--- start of Source excerpt ---

Why I Write (and Why You Should Too)

  • Reading time:13 mins read

“You don’t start out writing good stuff. You start out writing crap and thinking it’s good stuff, and then gradually you get better at it.
That’s why I say one of the most valuable traits is persistence.”
Octavia E. Butler

Writing has many benefits. And it doesn’t have to be 30-page essays with perfect grammar. It could be taking notes. Just the act of writing thoughts into words gives the best benefits for me.

There are many aspects that I’ll delve into below. The statistics of writing for life, idea clarification, improving ideas, positive feelings involved, and improving storytelling.

Writing for life

I aim for this to be a lifelong endeavour. To improve myself and give me something to look back on. Like family photos giving a glimpse into a past life. I want my past writing to give a picture of who I was at that time. 

How much could you write in a lifetime? Well, I’m going to use myself as an example. Started writing at 23. I was born in 1996 when the expected male lifespan was 73 years old. So for the sake of the argument (and hopefully), I’ve got at least 50 years left.

At the moment I can comfortably write about 1,000 words a week at a standard I’m happy with. 52,000 words per year. An average book is about 100,000 words. 50 years of writing left times by 52,000 words a year gives me about 2,600,000 words total! Or about 26 books worth. That’s pretty comfortably though remember.
1,500 words a week? 39 books worth.

But this year I’ve averaged 2,376 words per post, per week. Giving me 123,552 words per year. And 6,177,600 words potentially over my life. Just over 60 books. Will that happen? Honestly, who knows. I’m just starting out writing so I may ramp up over time. Or I could get bored and fizzle out. But I find it interesting to think about extrapolating those numbers out.

Clarify Ideas

In my head, I have so many ideas. I feel like they’re fully formed and understandable.

Then I start writing. And I realised just how half baked and incoherent the thought is. Writing them down gives me the chance to refine and research these ideas.

A lot of my writing itself is half baked. But I chose to put average writing out rather than nothing. And I do come back to update posts. My writing is never truly set and forget. I think you sort of have a duty to try and update it at least. Similar to programming.

So while I may pump out shit now. I hope one day it’ll turn into manure. Useful.

Better Ideas

Adding on from clarifying ideas, writing more and improving gives me better ideas.

How? Well, let’s say I write some quality banging ideas. That brings in engaged readers. Engaged readers comment and message, giving more ideas and feedback. More ideas and feedback give me more quality content to write about! It’s the best example of feedback loops. 

Also, the act of writing alone will improve my writing. Doing = improving.

Comes from a story in Art and Fear.

The ceramics teacher announced on opening day that he was dividing the class into two groups. All those on the left side of the studio, he said, would be graded solely on the quantity of work they produced, all those on the right solely on its quality.

His procedure was simple: on the final day of class he would bring in his bathroom scales and weigh the work of the “quantity” group: fifty pound of pots rated an “A”, forty pounds a “B”, and so on. Those being graded on “quality”, however, needed to produce only one pot – albeit a perfect one – to get an “A”.

--- end of Source excerpt ---
--- start of Extracted entries ---

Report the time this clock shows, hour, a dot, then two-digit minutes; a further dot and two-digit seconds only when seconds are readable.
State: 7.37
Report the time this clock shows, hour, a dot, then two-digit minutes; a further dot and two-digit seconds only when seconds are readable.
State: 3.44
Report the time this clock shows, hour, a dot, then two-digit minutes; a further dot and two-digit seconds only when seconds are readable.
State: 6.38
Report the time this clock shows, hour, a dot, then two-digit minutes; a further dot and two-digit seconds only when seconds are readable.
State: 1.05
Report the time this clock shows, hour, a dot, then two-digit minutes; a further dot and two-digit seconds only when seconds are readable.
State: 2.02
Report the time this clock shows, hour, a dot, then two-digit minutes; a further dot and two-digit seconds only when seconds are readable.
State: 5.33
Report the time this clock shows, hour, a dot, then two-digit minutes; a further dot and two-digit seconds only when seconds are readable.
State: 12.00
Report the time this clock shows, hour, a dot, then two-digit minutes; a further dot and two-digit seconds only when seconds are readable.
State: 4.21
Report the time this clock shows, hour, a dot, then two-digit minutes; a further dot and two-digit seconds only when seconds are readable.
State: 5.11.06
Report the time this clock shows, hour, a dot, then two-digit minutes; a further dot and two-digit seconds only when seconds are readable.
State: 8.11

--- end of Extracted entries ---

Written instruction 1:
In one to three sentences, please explain how the essay on writing says that writing good ideas leads to better ones.
Written instruction 2:
For each statement, say whether it agrees with the essay on writing. Answer yes or no and quote the deciding words.
(a) The writer started writing at 23.
(b) The writer can currently write about 1,500 words a week at a comfortable pace.
(c) In the ceramics class, students graded on quality needed to produce only one pot to get an "A".

Correct answer 1:
Quality ideas bring in engaged readers, who comment and send messages with more ideas and feedback. That feedback then gives the writer more quality content to write about, which the essay calls the best example of a feedback loop.

Correct answer 2:
(a) Yes: "Started writing at 23."
(b) No: "At the moment I can comfortably write about 1,000 words a week at a standard I’m happy with."
(c) Yes: "Those being graded on “quality”, however, needed to produce only one pot – albeit a perfect one – to get an “A”."